CHALLENGES.
• A. Answer these questions using the book review of Asking for a Friend:
(i) Which earlier book does the reviewer say they really enjoyed?
(ii) Which competition is Juliana Zhao sure she will win?
(iii) Who is Juliana forced to pair with after her partner drops her?
• B. In the book review of Asking for a Friend, turn the paragraph beginning "When Juliana is unceremoniously dropped" into a short bulleted list that keeps its main facts.
• C. Continue the book review of Asking for a Friend, picking up right after the disclaimer.

TEXT.
I really enjoyed Love & Resistance by Kara H.L. Chen but this one takes the cake. If you love stories about wondering if we have been carrying our family’s dreams, this is for you. It’s tender and swoony all at once. Keep reading this book review of Asking for a Friend for my full thoughts.
Summary
Juliana Zhao is absolutely certain of a few things:
1. She is the world’s foremost expert on love.
2. She is going to win the nationally renowned Asian Americans in Business Competition.
When Juliana is unceremoniously dropped by her partner and she’s forced to pair with her nonconformist and annoying frenemy, Garrett Tsai, everything seems less clear. Their joint dating advice column must be good enough to win and secure bragging rights within her small Taiwanese American community, where her family’s reputation has been in the pits since her older sister was disowned a few years prior. Juliana always thought prestige mattered above all else. But as she argues with Garrett over how to best solve everyone else’s love problems and faces failure for the first time, she starts to see fractures in this privileged, sheltered worldview. With the competition heating up, Juliana must reckon with the sacrifices she’s made to be a perfect daughter—and whether winning is something she even wants anymore.
Review
(Disclaimer: I received this book from the publisher. This has not impacted my review which is unbiased and honest.)

(Records from a dataset)
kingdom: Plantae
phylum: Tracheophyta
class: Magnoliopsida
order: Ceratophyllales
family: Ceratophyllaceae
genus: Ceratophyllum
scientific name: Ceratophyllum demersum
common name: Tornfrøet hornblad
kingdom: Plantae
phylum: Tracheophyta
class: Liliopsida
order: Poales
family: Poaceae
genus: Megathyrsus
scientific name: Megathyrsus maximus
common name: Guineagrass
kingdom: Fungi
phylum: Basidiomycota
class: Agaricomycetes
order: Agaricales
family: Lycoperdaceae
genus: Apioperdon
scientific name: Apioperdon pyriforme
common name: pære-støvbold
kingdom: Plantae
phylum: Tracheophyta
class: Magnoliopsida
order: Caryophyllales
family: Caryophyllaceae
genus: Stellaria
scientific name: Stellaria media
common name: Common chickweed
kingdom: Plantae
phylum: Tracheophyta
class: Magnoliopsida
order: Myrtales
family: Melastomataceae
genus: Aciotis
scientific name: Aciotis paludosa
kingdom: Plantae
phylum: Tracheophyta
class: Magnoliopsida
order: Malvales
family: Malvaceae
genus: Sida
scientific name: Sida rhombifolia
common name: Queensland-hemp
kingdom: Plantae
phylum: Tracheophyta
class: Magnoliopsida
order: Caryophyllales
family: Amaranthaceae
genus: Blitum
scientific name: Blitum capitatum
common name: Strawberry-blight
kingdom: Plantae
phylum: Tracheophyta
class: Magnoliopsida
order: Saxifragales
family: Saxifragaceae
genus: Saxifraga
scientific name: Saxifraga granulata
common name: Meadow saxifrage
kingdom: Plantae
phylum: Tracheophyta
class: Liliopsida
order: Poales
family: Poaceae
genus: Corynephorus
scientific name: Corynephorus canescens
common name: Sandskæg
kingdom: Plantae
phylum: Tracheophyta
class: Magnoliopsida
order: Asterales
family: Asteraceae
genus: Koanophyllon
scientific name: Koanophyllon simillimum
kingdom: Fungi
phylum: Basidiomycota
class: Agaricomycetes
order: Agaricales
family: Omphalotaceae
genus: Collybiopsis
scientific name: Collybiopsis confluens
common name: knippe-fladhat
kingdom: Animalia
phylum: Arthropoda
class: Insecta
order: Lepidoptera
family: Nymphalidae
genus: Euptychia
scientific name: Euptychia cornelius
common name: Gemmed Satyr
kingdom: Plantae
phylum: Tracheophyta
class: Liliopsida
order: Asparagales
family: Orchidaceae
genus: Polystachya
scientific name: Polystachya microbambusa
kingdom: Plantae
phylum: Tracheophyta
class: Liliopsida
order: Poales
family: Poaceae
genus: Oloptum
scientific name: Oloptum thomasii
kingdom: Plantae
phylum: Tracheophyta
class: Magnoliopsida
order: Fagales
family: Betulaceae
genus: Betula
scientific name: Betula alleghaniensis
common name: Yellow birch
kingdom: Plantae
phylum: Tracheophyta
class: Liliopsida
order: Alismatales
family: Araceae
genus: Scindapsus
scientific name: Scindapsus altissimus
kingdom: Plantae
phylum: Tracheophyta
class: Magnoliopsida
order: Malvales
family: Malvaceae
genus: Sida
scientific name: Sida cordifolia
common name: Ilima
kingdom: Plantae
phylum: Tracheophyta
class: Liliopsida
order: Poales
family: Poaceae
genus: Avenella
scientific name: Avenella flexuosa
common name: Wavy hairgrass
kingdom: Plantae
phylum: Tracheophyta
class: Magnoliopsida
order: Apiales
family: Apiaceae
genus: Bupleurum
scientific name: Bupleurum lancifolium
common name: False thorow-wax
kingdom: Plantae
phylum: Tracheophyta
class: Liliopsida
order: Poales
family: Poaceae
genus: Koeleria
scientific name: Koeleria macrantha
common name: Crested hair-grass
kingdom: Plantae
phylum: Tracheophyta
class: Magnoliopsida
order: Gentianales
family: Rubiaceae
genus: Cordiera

WRITTEN ANSWERS.
• A.
(i) Love & Resistance by Kara H.L. Chen
(ii) The nationally renowned Asian Americans in Business Competition
(iii) Garrett Tsai, her nonconformist and annoying frenemy

• B.
- Juliana's partner drops her, so she has to team up with Garrett Tsai, her nonconformist and annoying frenemy.
- Their joint dating advice column must be good enough to win and earn bragging rights in her small Taiwanese American community.
- Her family's reputation there has suffered since her older sister was disowned a few years earlier.
- Juliana has always believed prestige matters most. Arguing with Garrett and facing failure for the first time, she begins to see cracks in her privileged, sheltered worldview.
- As the competition heats up, she must face the sacrifices she has made to be a perfect daughter and ask whether she still wants to win.

• C.
Asking for a Friend begins with grief. With mourning someone, but also the not knowing if the person we know, the person we love, is the person they were. In the same story, we love a good frenemy and a business competition. What I loved in Asking for a Friend is the way it takes this business competition and uses it to chat about family dreams, our own ambition, and love all at once. She wants so badly to win to honor her dad’s memory, to feel connected to him, but what happens if it turns out that’s all it is. That we don’t want it any more.
Asking for a Friend has so many elements we love. We love romance advice columns, frenemies, and family secrets. We also adore a romance skeptic and a hopeless romantic. But what I really love about both of them is that they have different reasons for their beliefs in love. For one it’s a belief in love because there has to be something to make it worth it. And for the other, they are skeptical of love because it hasn’t worked in the past. The different ways divorce and love which crumbles, impacts people.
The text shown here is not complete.